[Image change detection data]

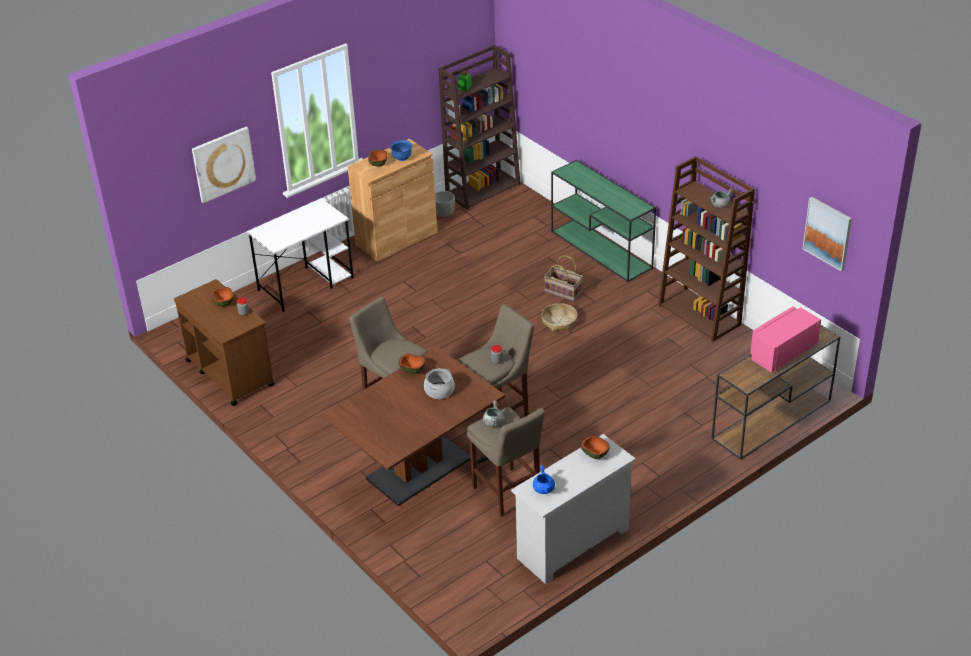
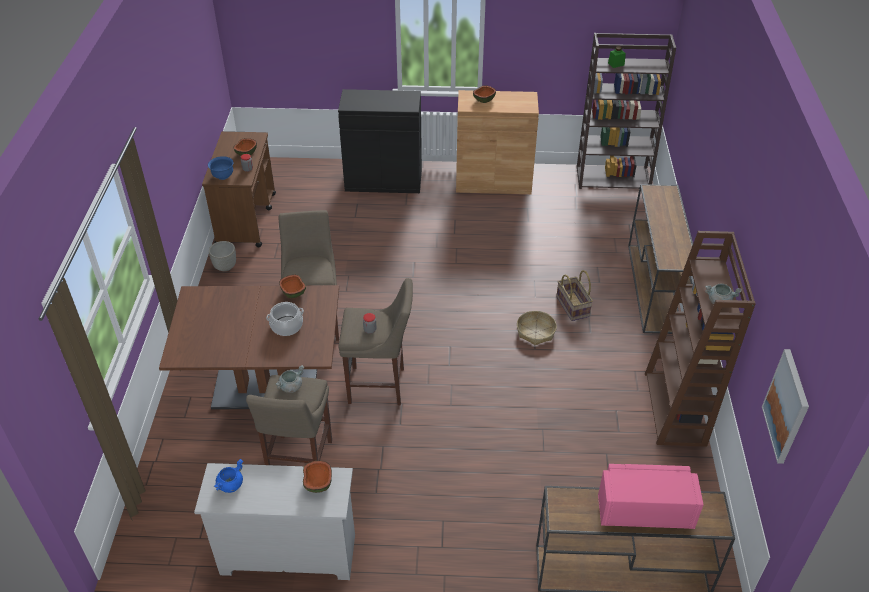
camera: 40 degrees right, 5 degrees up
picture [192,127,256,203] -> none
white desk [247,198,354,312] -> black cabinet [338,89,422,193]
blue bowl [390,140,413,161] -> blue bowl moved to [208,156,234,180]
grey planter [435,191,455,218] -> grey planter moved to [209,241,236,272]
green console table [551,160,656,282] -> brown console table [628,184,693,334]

*Task to complete*
Your response must restate every record above exactly, with each picture omitted.

*Your solution*
camera: 40 degrees right, 5 degrees up
picture [192,127,256,203] -> none
white desk [247,198,354,312] -> black cabinet [338,89,422,193]
blue bowl [390,140,413,161] -> blue bowl moved to [208,156,234,180]
grey planter [435,191,455,218] -> grey planter moved to [209,241,236,272]
green console table [551,160,656,282] -> brown console table [628,184,693,334]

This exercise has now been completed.